The Arizona Revised Statutes have been updated to include the revised sections from the 54th Legislature, 2nd Regular Session. Please note that the next update of this compilation will not take place until after the conclusion of the 55th Legislature, 1st Regular Session, which convenes in January 2021.
This online version of the Arizona Revised Statutes is primarily maintained for legislative drafting purposes and reflects the version of law that is effective on January 1st of the year following the most recent legislative session. The official version of the Arizona Revised Statutes is published by Thomson Reuters.
A. Unless a delayed effective date is specified in the articles of incorporation, incorporation occurs and the corporate existence begins when the articles of incorporation and certificate of disclosure are delivered to the commission for filing.

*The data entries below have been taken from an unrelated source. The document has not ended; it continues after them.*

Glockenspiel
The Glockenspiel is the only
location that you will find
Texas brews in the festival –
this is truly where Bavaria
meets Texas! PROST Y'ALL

B. The commission's filing of the articles of incorporation and certificate of disclosure is conclusive proof that the incorporators satisfied all conditions precedent to incorporation except in a proceeding by the state to cancel or revoke the incorporation or involuntarily dissolve the corporation pursuant to chapter 14 of this title.

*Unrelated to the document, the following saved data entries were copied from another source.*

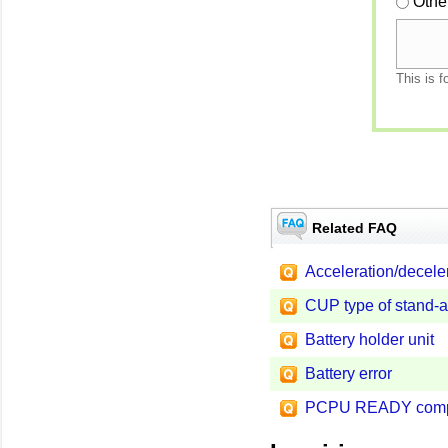
Othe
This is f
Related FAQ
Acceleration/decele
CUP type of stand-a
Battery holder unit
Battery error
PCPU READY compl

C. Subject to section 10-124, if the commission determines that the requirements of chapters 1 through 17 of this title for filing have not been met, the articles of incorporation and certificate of disclosure shall not be filed and the corporate existence terminates at the time the commission completes the determination. If the corporate existence is terminated pursuant to this subsection, sections 10-1405, 10-1406 and 10-1407 apply.
D. Within sixty days after the commission approves the filing, either of the following must occur:
1. A copy of the articles of incorporation shall be published. An affidavit evidencing the publication may be filed with the commission.
2. The commission shall input the information regarding the approval into the database as prescribed by section 10-130.